Reverberations from the notorious sweatshop in El Monte have thrust the local Thai community into a crisis of civic identity, dividing people in sometimes bitter discord that challenges traditional Asian values of harmony and accommodation.

Community sources say families and friends are split over whom to sympathize with in the case, after the Aug. 2 raid on the small suburban apartment complex revealed 72 undocumented Thai workers toiling behind razor wire. Many support the exploited workers; others side with the family business that operated the unregistered factory.

Older Thai immigrants are looking across a generational chasm and bristling at the insensitive, Americanized ways of activist youths in their community. The Thai consul general is angry over accusations that he attempted to whitewash the whole affair, or that he encouraged the workers to waive their rights to appeal deportation.

And some community leaders are sniping at others in an apparent contest over sharing credit for helping the victims of the tragedy.

"Now I'm the middleman, but I can't get people together at the same time," said Aroon Seeboonruang, a 83-year-old retiree and seniors tennis champion who heads the Thai Assn. of Southern California. "Some people are mad at others because they never return calls. The situation is very confusing."

At the heart of the issue, it seems, is the trauma of assimilation that is as old as the story of U.S. immigration itself. Southern California's booming Korean community faced a similar crisis after the 1992 riots that devastated hundreds of Korean business, shaking the group's collective confidence and highlighting generational rifts.

"The older generation doesn't like to show their dirty laundry in public," said Kyeyoung Park, a Korean-born anthropologist who teaches at UCLA. "The whole process of assimilation creates tension. Intergenerational conflict is a common denominator in Asian American communities."

As was the case in the Korean community, traditional Thai leaders have found themselves out of the loop, bystanders as the new generation took charge in response to the El Monte crisis.


Nobody gets more flak about this than Chanchanit Martorell, 27, executive director of the Thai Community Development Center, a nonprofit social service agency. She coordinated the coalition of civic aid lawyers, labor advocates and community volunteers who helped the Thai workers from El Monte fight deportation and bailed them out of federal custody.
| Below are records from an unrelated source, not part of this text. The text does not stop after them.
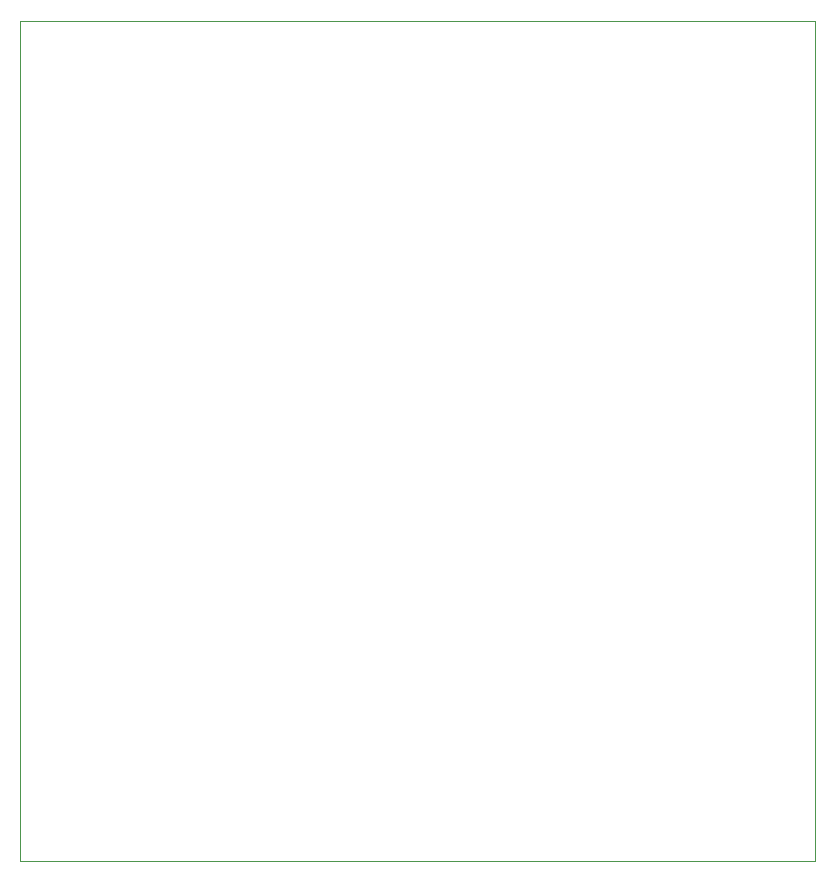
<source format=gm1>
G04 #@! TF.GenerationSoftware,KiCad,Pcbnew,5.1.5+dfsg1-2build2*
G04 #@! TF.CreationDate,2021-09-26T21:45:30+09:00*
G04 #@! TF.ProjectId,kbtest,6b627465-7374-42e6-9b69-6361645f7063,rev?*
G04 #@! TF.SameCoordinates,Original*
G04 #@! TF.FileFunction,Profile,NP*
%FSLAX46Y46*%
G04 Gerber Fmt 4.6, Leading zero omitted, Abs format (unit mm)*
G04 Created by KiCad (PCBNEW 5.1.5+dfsg1-2build2) date 2021-09-26 21:45:30*
%MOMM*%
%LPD*%
G04 APERTURE LIST*
%ADD10C,0.050000*%
G04 APERTURE END LIST*
D10*
X95250000Y-110490000D02*
X95250000Y-39370000D01*
X27940000Y-39370000D02*
X27940000Y-110490000D01*
X95250000Y-110490000D02*
X27940000Y-110490000D01*
X27940000Y-39370000D02*
X95250000Y-39370000D01*
M02*

</source>
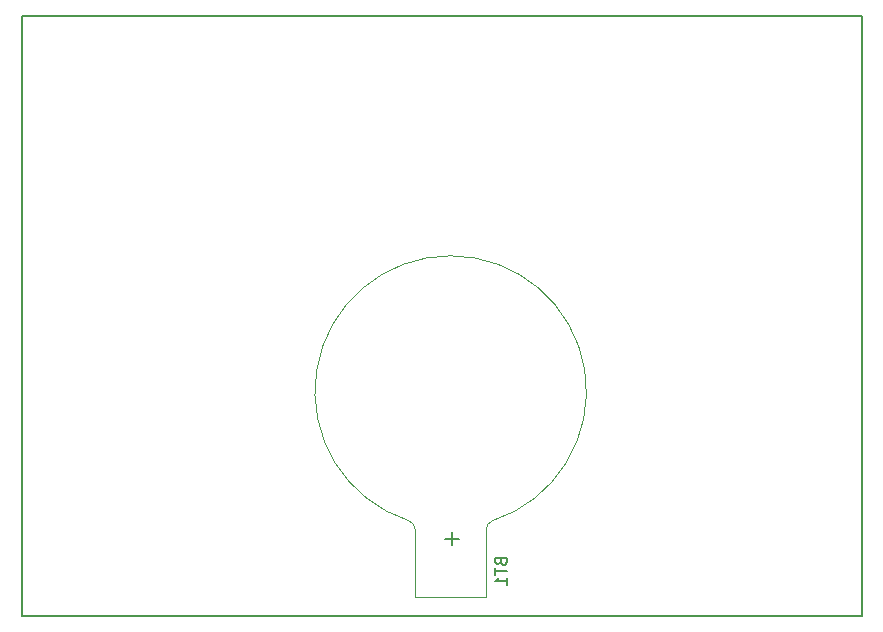
<source format=gbr>
%TF.GenerationSoftware,KiCad,Pcbnew,5.1.5-52549c5~84~ubuntu18.04.1*%
%TF.CreationDate,2020-07-26T00:10:31-03:00*%
%TF.ProjectId,Placa tesis,506c6163-6120-4746-9573-69732e6b6963,rev?*%
%TF.SameCoordinates,Original*%
%TF.FileFunction,Legend,Bot*%
%TF.FilePolarity,Positive*%
%FSLAX46Y46*%
G04 Gerber Fmt 4.6, Leading zero omitted, Abs format (unit mm)*
G04 Created by KiCad (PCBNEW 5.1.5-52549c5~84~ubuntu18.04.1) date 2020-07-26 00:10:31*
%MOMM*%
%LPD*%
G04 APERTURE LIST*
%TA.AperFunction,Profile*%
%ADD10C,0.150000*%
%TD*%
%ADD11C,0.120000*%
%ADD12C,0.150000*%
G04 APERTURE END LIST*
D10*
X82800000Y-91800000D02*
X153900000Y-91800000D01*
X153900000Y-41000000D02*
X153900000Y-91800000D01*
X82800000Y-41000000D02*
X82800000Y-91800000D01*
X82800000Y-41000000D02*
X153900000Y-41000000D01*
D11*
%TO.C,BT1*%
X119145281Y-61294329D02*
G75*
G03X115600000Y-83740000I-45281J-11495671D01*
G01*
X115573616Y-83738246D02*
G75*
G02X116100000Y-84490000I-273616J-751754D01*
G01*
X119054719Y-61294329D02*
G75*
G02X122600000Y-83740000I45281J-11495671D01*
G01*
X122626384Y-83738246D02*
G75*
G03X122100000Y-84490000I273616J-751754D01*
G01*
X122100000Y-90190000D02*
X122100000Y-84490000D01*
X116100000Y-90190000D02*
X122100000Y-90190000D01*
X116100000Y-90190000D02*
X116100000Y-84490000D01*
%TD*%
%TO.C,BT1*%
D12*
X123328571Y-87204285D02*
X123376190Y-87347142D01*
X123423809Y-87394761D01*
X123519047Y-87442380D01*
X123661904Y-87442380D01*
X123757142Y-87394761D01*
X123804761Y-87347142D01*
X123852380Y-87251904D01*
X123852380Y-86870952D01*
X122852380Y-86870952D01*
X122852380Y-87204285D01*
X122900000Y-87299523D01*
X122947619Y-87347142D01*
X123042857Y-87394761D01*
X123138095Y-87394761D01*
X123233333Y-87347142D01*
X123280952Y-87299523D01*
X123328571Y-87204285D01*
X123328571Y-86870952D01*
X122852380Y-87728095D02*
X122852380Y-88299523D01*
X123852380Y-88013809D02*
X122852380Y-88013809D01*
X123852380Y-89156666D02*
X123852380Y-88585238D01*
X123852380Y-88870952D02*
X122852380Y-88870952D01*
X122995238Y-88775714D01*
X123090476Y-88680476D01*
X123138095Y-88585238D01*
X119207142Y-84668571D02*
X119207142Y-85811428D01*
X119778571Y-85240000D02*
X118635714Y-85240000D01*
%TD*%
M02*

</source>
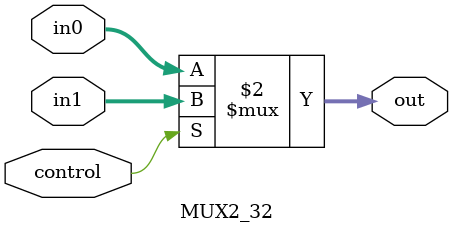
<source format=v>
`timescale 1ns/1ps
/*
Multipleter with bandwith 32bit

*/
module MUX2_32 ( in0, in1, control, out);
    input wire [31:0] in0;
    input wire [31:0] in1;
    input wire control;
    output wire [31:0]out;

    assign out = (control == 1)? in1 : in0;
endmodule
</source>
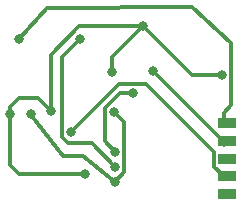
<source format=gbr>
%TF.GenerationSoftware,KiCad,Pcbnew,(5.1.6-0-10_14)*%
%TF.CreationDate,2021-01-13T21:17:16+08:00*%
%TF.ProjectId,Zeeuss,5a656575-7373-42e6-9b69-6361645f7063,rev?*%
%TF.SameCoordinates,Original*%
%TF.FileFunction,Copper,L2,Bot*%
%TF.FilePolarity,Positive*%
%FSLAX46Y46*%
G04 Gerber Fmt 4.6, Leading zero omitted, Abs format (unit mm)*
G04 Created by KiCad (PCBNEW (5.1.6-0-10_14)) date 2021-01-13 21:17:16*
%MOMM*%
%LPD*%
G01*
G04 APERTURE LIST*
%TA.AperFunction,SMDPad,CuDef*%
%ADD10R,1.500000X0.850000*%
%TD*%
%TA.AperFunction,ViaPad*%
%ADD11C,0.800000*%
%TD*%
%TA.AperFunction,Conductor*%
%ADD12C,0.350000*%
%TD*%
%TA.AperFunction,Conductor*%
%ADD13C,0.300000*%
%TD*%
G04 APERTURE END LIST*
D10*
%TO.P,J2,5*%
%TO.N,+BATT*%
X119250000Y-111000000D03*
%TO.P,J2,3*%
%TO.N,+3V3*%
X119250000Y-114000000D03*
%TO.P,J2,1*%
%TO.N,Earth*%
X119250000Y-117000000D03*
%TO.P,J2,4*%
%TO.N,+5V*%
X119250000Y-112500000D03*
%TO.P,J2,2*%
%TO.N,VBUS*%
X119250000Y-115500000D03*
%TD*%
D11*
%TO.N,Earth*%
X118800000Y-106950000D03*
X100900000Y-110200000D03*
X104300000Y-110000000D03*
X107250000Y-115300000D03*
X112100000Y-102800000D03*
X118950000Y-117000000D03*
X109500000Y-106625000D03*
%TO.N,+3V3*%
X118950000Y-114000000D03*
%TO.N,+5V*%
X118950000Y-112550000D03*
X109750000Y-113400000D03*
X111250000Y-108412500D03*
X112975000Y-106600000D03*
%TO.N,VBUS*%
X118950000Y-115500000D03*
X106000000Y-111750000D03*
%TO.N,Net-(C15-Pad1)*%
X109725000Y-115935000D03*
X102600000Y-110225000D03*
X109625000Y-110050000D03*
%TO.N,+BATT*%
X118950000Y-111000000D03*
X101650000Y-103850000D03*
%TO.N,Net-(L2-Pad1)*%
X106800000Y-103850000D03*
X109725000Y-114665000D03*
%TD*%
D12*
%TO.N,Earth*%
X100900000Y-110200000D02*
X100900000Y-109600000D01*
X100900000Y-109600000D02*
X101600000Y-108900000D01*
X103200000Y-108900000D02*
X104300000Y-110000000D01*
X101600000Y-108900000D02*
X103200000Y-108900000D01*
X106702998Y-102800000D02*
X112100000Y-102800000D01*
X104300000Y-105202998D02*
X106702998Y-102800000D01*
X104300000Y-110000000D02*
X104300000Y-105202998D01*
X118775000Y-116825000D02*
X118650000Y-116950000D01*
D13*
X107250000Y-115300000D02*
X101650000Y-115300000D01*
X100900000Y-114550000D02*
X100900000Y-110200000D01*
X101650000Y-115300000D02*
X100900000Y-114550000D01*
X109500000Y-105400000D02*
X112100000Y-102800000D01*
X109500000Y-106625000D02*
X109500000Y-105400000D01*
X116250000Y-106950000D02*
X112100000Y-102800000D01*
X118800000Y-106950000D02*
X116250000Y-106950000D01*
%TO.N,+5V*%
X110152498Y-108412500D02*
X111250000Y-108412500D01*
X108874999Y-112524999D02*
X108874999Y-109689999D01*
X108874999Y-109689999D02*
X110152498Y-108412500D01*
X109750000Y-113400000D02*
X108874999Y-112524999D01*
X113000000Y-106600000D02*
X112975000Y-106600000D01*
X118950000Y-112550000D02*
X113000000Y-106600000D01*
%TO.N,VBUS*%
X118149999Y-114699999D02*
X118950000Y-115500000D01*
X112412499Y-107662499D02*
X118149999Y-113399999D01*
X118149999Y-113399999D02*
X118149999Y-114699999D01*
X110087501Y-107662499D02*
X112412499Y-107662499D01*
X106000000Y-111750000D02*
X110087501Y-107662499D01*
D12*
%TO.N,Net-(C15-Pad1)*%
X102600000Y-110274833D02*
X102600000Y-110225000D01*
X105350000Y-113750000D02*
X102600000Y-110274833D01*
X107040010Y-113750000D02*
X105350000Y-113750000D01*
X109725000Y-115935000D02*
X107040010Y-113750000D01*
D13*
X110500001Y-110925001D02*
X109625000Y-110050000D01*
X110500001Y-115159999D02*
X110500001Y-110925001D01*
X109725000Y-115935000D02*
X110500001Y-115159999D01*
D12*
%TO.N,+BATT*%
X119600000Y-104200000D02*
X119600000Y-109450000D01*
X116250000Y-101150000D02*
X119600000Y-104200000D01*
X104000000Y-101250000D02*
X116250000Y-101150000D01*
X101650000Y-103850000D02*
X104000000Y-101250000D01*
D13*
X118950000Y-110700000D02*
X118950000Y-111000000D01*
X118950000Y-110100000D02*
X118950000Y-111000000D01*
X119600000Y-109450000D02*
X118950000Y-110100000D01*
D12*
%TO.N,Net-(L2-Pad1)*%
X105224999Y-112122001D02*
X105802998Y-112700000D01*
X105224999Y-105425001D02*
X105224999Y-112122001D01*
X106800000Y-103850000D02*
X105224999Y-105425001D01*
X107760000Y-112700000D02*
X109725000Y-114665000D01*
X105802998Y-112700000D02*
X107760000Y-112700000D01*
%TD*%
M02*

</source>
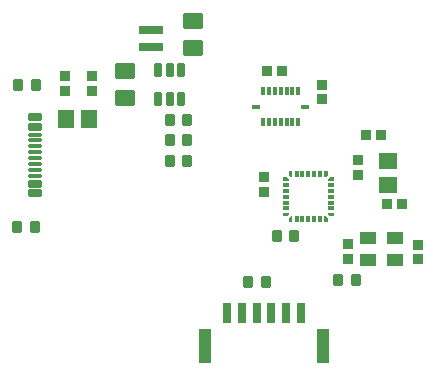
<source format=gbr>
%TF.GenerationSoftware,Altium Limited,Altium Designer,24.4.1 (13)*%
G04 Layer_Color=8421504*
%FSLAX45Y45*%
%MOMM*%
%TF.SameCoordinates,B8B7DE2E-4358-4D64-837E-663932822D10*%
%TF.FilePolarity,Positive*%
%TF.FileFunction,Paste,Top*%
%TF.Part,Single*%
G01*
G75*
%TA.AperFunction,SMDPad,CuDef*%
%ADD11R,2.00000X0.70000*%
G04:AMPARAMS|DCode=12|XSize=1.4mm|YSize=1.7mm|CornerRadius=0.175mm|HoleSize=0mm|Usage=FLASHONLY|Rotation=270.000|XOffset=0mm|YOffset=0mm|HoleType=Round|Shape=RoundedRectangle|*
%AMROUNDEDRECTD12*
21,1,1.40000,1.35000,0,0,270.0*
21,1,1.05000,1.70000,0,0,270.0*
1,1,0.35000,-0.67500,-0.52500*
1,1,0.35000,-0.67500,0.52500*
1,1,0.35000,0.67500,0.52500*
1,1,0.35000,0.67500,-0.52500*
%
%ADD12ROUNDEDRECTD12*%
%TA.AperFunction,TestPad*%
G04:AMPARAMS|DCode=13|XSize=0.3mm|YSize=1.15mm|CornerRadius=0.0375mm|HoleSize=0mm|Usage=FLASHONLY|Rotation=270.000|XOffset=0mm|YOffset=0mm|HoleType=Round|Shape=RoundedRectangle|*
%AMROUNDEDRECTD13*
21,1,0.30000,1.07500,0,0,270.0*
21,1,0.22500,1.15000,0,0,270.0*
1,1,0.07500,-0.53750,-0.11250*
1,1,0.07500,-0.53750,0.11250*
1,1,0.07500,0.53750,0.11250*
1,1,0.07500,0.53750,-0.11250*
%
%ADD13ROUNDEDRECTD13*%
G04:AMPARAMS|DCode=14|XSize=0.6mm|YSize=1.15mm|CornerRadius=0.075mm|HoleSize=0mm|Usage=FLASHONLY|Rotation=270.000|XOffset=0mm|YOffset=0mm|HoleType=Round|Shape=RoundedRectangle|*
%AMROUNDEDRECTD14*
21,1,0.60000,1.00000,0,0,270.0*
21,1,0.45000,1.15000,0,0,270.0*
1,1,0.15000,-0.50000,-0.22500*
1,1,0.15000,-0.50000,0.22500*
1,1,0.15000,0.50000,0.22500*
1,1,0.15000,0.50000,-0.22500*
%
%ADD14ROUNDEDRECTD14*%
%TA.AperFunction,SMDPad,CuDef*%
G04:AMPARAMS|DCode=15|XSize=0.8mm|YSize=1mm|CornerRadius=0.1mm|HoleSize=0mm|Usage=FLASHONLY|Rotation=180.000|XOffset=0mm|YOffset=0mm|HoleType=Round|Shape=RoundedRectangle|*
%AMROUNDEDRECTD15*
21,1,0.80000,0.80000,0,0,180.0*
21,1,0.60000,1.00000,0,0,180.0*
1,1,0.20000,-0.30000,0.40000*
1,1,0.20000,0.30000,0.40000*
1,1,0.20000,0.30000,-0.40000*
1,1,0.20000,-0.30000,-0.40000*
%
%ADD15ROUNDEDRECTD15*%
%ADD16R,0.95000X0.95000*%
%ADD17R,0.30000X0.25000*%
%ADD18R,0.25000X0.30000*%
%ADD19R,0.55000X0.30000*%
%ADD20R,0.30000X0.55000*%
G04:AMPARAMS|DCode=21|XSize=1.3mm|YSize=1.1mm|CornerRadius=0.055mm|HoleSize=0mm|Usage=FLASHONLY|Rotation=180.000|XOffset=0mm|YOffset=0mm|HoleType=Round|Shape=RoundedRectangle|*
%AMROUNDEDRECTD21*
21,1,1.30000,0.99000,0,0,180.0*
21,1,1.19000,1.10000,0,0,180.0*
1,1,0.11000,-0.59500,0.49500*
1,1,0.11000,0.59500,0.49500*
1,1,0.11000,0.59500,-0.49500*
1,1,0.11000,-0.59500,-0.49500*
%
%ADD21ROUNDEDRECTD21*%
%ADD22R,0.95000X0.95000*%
%ADD23R,0.75000X0.30000*%
%ADD24R,0.30000X0.75000*%
%TA.AperFunction,ConnectorPad*%
%ADD25R,0.65000X1.70000*%
%ADD26R,1.00000X2.90000*%
%TA.AperFunction,SMDPad,CuDef*%
%ADD27R,1.57000X1.33000*%
G04:AMPARAMS|DCode=28|XSize=0.6mm|YSize=1.2mm|CornerRadius=0.075mm|HoleSize=0mm|Usage=FLASHONLY|Rotation=180.000|XOffset=0mm|YOffset=0mm|HoleType=Round|Shape=RoundedRectangle|*
%AMROUNDEDRECTD28*
21,1,0.60000,1.05000,0,0,180.0*
21,1,0.45000,1.20000,0,0,180.0*
1,1,0.15000,-0.22500,0.52500*
1,1,0.15000,0.22500,0.52500*
1,1,0.15000,0.22500,-0.52500*
1,1,0.15000,-0.22500,-0.52500*
%
%ADD28ROUNDEDRECTD28*%
%ADD29R,1.33000X1.57000*%
G36*
X595000Y-235500D02*
X580500Y-250000D01*
X545000D01*
Y-220000D01*
X595000D01*
Y-235500D01*
D02*
G37*
G36*
X625000Y-300000D02*
X595000D01*
Y-264500D01*
X609500Y-250000D01*
X625000D01*
Y-300000D01*
D02*
G37*
G36*
Y80000D02*
X609500D01*
X595000Y94500D01*
Y130000D01*
X625000D01*
Y80000D01*
D02*
G37*
G36*
X595000Y65500D02*
Y50000D01*
X545000D01*
Y80000D01*
X580500D01*
X595000Y65500D01*
D02*
G37*
G36*
X975000Y-250000D02*
X939500D01*
X925000Y-235500D01*
Y-220000D01*
X975000D01*
Y-250000D01*
D02*
G37*
G36*
X925000Y-264500D02*
Y-300000D01*
X895000D01*
Y-250000D01*
X910500D01*
X925000Y-264500D01*
D02*
G37*
G36*
Y94500D02*
X910500Y80000D01*
X895000D01*
Y130000D01*
X925000D01*
Y94500D01*
D02*
G37*
G36*
X975000Y50000D02*
X925000D01*
Y65500D01*
X939500Y80000D01*
X975000D01*
Y50000D01*
D02*
G37*
D11*
X-575000Y1322500D02*
D03*
Y1177500D02*
D03*
D12*
X-790000Y979300D02*
D03*
Y750700D02*
D03*
X-215000Y1175700D02*
D03*
Y1404300D02*
D03*
D13*
X-1552250Y290000D02*
D03*
Y240000D02*
D03*
Y190000D02*
D03*
Y340000D02*
D03*
Y390000D02*
D03*
Y440000D02*
D03*
Y140000D02*
D03*
Y90000D02*
D03*
D14*
Y505000D02*
D03*
Y585000D02*
D03*
Y25000D02*
D03*
Y-55000D02*
D03*
D15*
X492500Y-417500D02*
D03*
X642500D02*
D03*
X-1705000Y-340000D02*
D03*
X-1555000D02*
D03*
X400000Y-810000D02*
D03*
X250000D02*
D03*
X1162500Y-787500D02*
D03*
X1012500D02*
D03*
X-265000Y215000D02*
D03*
X-415000D02*
D03*
X-415000Y565000D02*
D03*
X-265000D02*
D03*
X-415000Y390000D02*
D03*
X-265000D02*
D03*
X-1695000Y860000D02*
D03*
X-1545000D02*
D03*
D16*
X1180000Y222500D02*
D03*
Y97500D02*
D03*
X1095000Y-485000D02*
D03*
Y-610000D02*
D03*
X1685000Y-617500D02*
D03*
Y-492500D02*
D03*
X385000Y77500D02*
D03*
Y-47500D02*
D03*
X875000Y862500D02*
D03*
Y737500D02*
D03*
X-1075000Y937500D02*
D03*
Y812500D02*
D03*
X-1300000Y937500D02*
D03*
Y812500D02*
D03*
D17*
X565000Y-235000D02*
D03*
X955000Y65000D02*
D03*
X565000D02*
D03*
X955000Y-235000D02*
D03*
D18*
X610000Y110000D02*
D03*
X910000Y-280000D02*
D03*
X610000D02*
D03*
X910000Y110000D02*
D03*
D19*
X947500Y-185000D02*
D03*
Y-135000D02*
D03*
Y-85000D02*
D03*
Y-35000D02*
D03*
Y15000D02*
D03*
X572500D02*
D03*
Y-35000D02*
D03*
Y-85000D02*
D03*
Y-135000D02*
D03*
Y-185000D02*
D03*
D20*
X860000Y102500D02*
D03*
X810000D02*
D03*
X760000D02*
D03*
X710000D02*
D03*
X660000D02*
D03*
Y-272500D02*
D03*
X710000D02*
D03*
X760000D02*
D03*
X810000D02*
D03*
X860000D02*
D03*
D21*
X1262500Y-435000D02*
D03*
Y-625000D02*
D03*
X1492500Y-435000D02*
D03*
Y-625000D02*
D03*
D22*
X1550000Y-147500D02*
D03*
X1425000D02*
D03*
X537500Y975000D02*
D03*
X412500D02*
D03*
X1247500Y440000D02*
D03*
X1372500D02*
D03*
D23*
X320000Y675000D02*
D03*
X730000D02*
D03*
D24*
X375000Y545000D02*
D03*
X425000D02*
D03*
X475000D02*
D03*
X525000D02*
D03*
X575000D02*
D03*
X625000D02*
D03*
X675000D02*
D03*
Y805000D02*
D03*
X625000D02*
D03*
X575000D02*
D03*
X525000D02*
D03*
X475000D02*
D03*
X425000D02*
D03*
X375000D02*
D03*
D25*
X72500Y-1070000D02*
D03*
X197500D02*
D03*
X447500D02*
D03*
X572500D02*
D03*
X322500D02*
D03*
X697500D02*
D03*
D26*
X-112500Y-1350000D02*
D03*
X882500D02*
D03*
D27*
X1435000Y213500D02*
D03*
Y16500D02*
D03*
D28*
X-320000Y745000D02*
D03*
X-415000D02*
D03*
X-510000D02*
D03*
Y985000D02*
D03*
X-415000D02*
D03*
X-320000D02*
D03*
D29*
X-1293500Y572500D02*
D03*
X-1096500D02*
D03*
%TF.MD5,12c06677257902a364d5c121653a16a7*%
M02*

</source>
But her efforts have aroused deep suspicions in the Thai community. Specifically, she has alienated some community notables by not disclosing the locations of the freed workers, which she says protects them from an intrusive media and unsympathetic fellow Thais.

"The community would like to help them, but [Martorell] is doing this all by herself without consulting us," said Rusmee Jongjarearn, director of the Thai American Citizen's Alliance. "I think it's a one-person show where she can earn all the credit for herself and her organization."

Jongjarearn, a matronly woman who declined to give her age, sponsors citizenship drives for Thai immigrants through her organization. She has not applied for naturalization herself, although she said she plans to do so soon.

She rejected the idea that her problem with Martorell might be a clash between the Asian tradition of consensus decision-making and the Western style of individualistic leadership. "This is not a cultural thing at all," she said. "This is about working together in harmony."

Martorell concedes that her actions may have bruised some people's feelings, but says she had little alternative under the pressures of getting the workers released quickly from detention.

Her critics, she said, are "basically upset because they're considered the elders in the community, and they feel we haven't included them on this. They see that as an affront. They don't understand that we needed to stay focused. There are a lot of complicated legal issues at stake, and we feel we're better in touch with the system."

The fact that Martorell is female as well as young doesn't help matters. Born in Thailand but raised and educated in the United States, she defies the patriarchal norms of her homeland.

"In Asian cultures it's not really encouraged for a young woman to take leadership," said Marcia Choo, director of the Asian Pacific American Dispute Resolution Center and a young leader in the Korean community. "A lot of people, particularly men, aren't pleased to see a young woman take on this kind of role."


The local Thai community does not stand out conspicuously like some other Asian immigrant groups in Southern California. Only scattered signs over clusters of restaurants in such places as Hollywood hint at a considerable population--supposedly the largest concentration of Thais outside Thailand.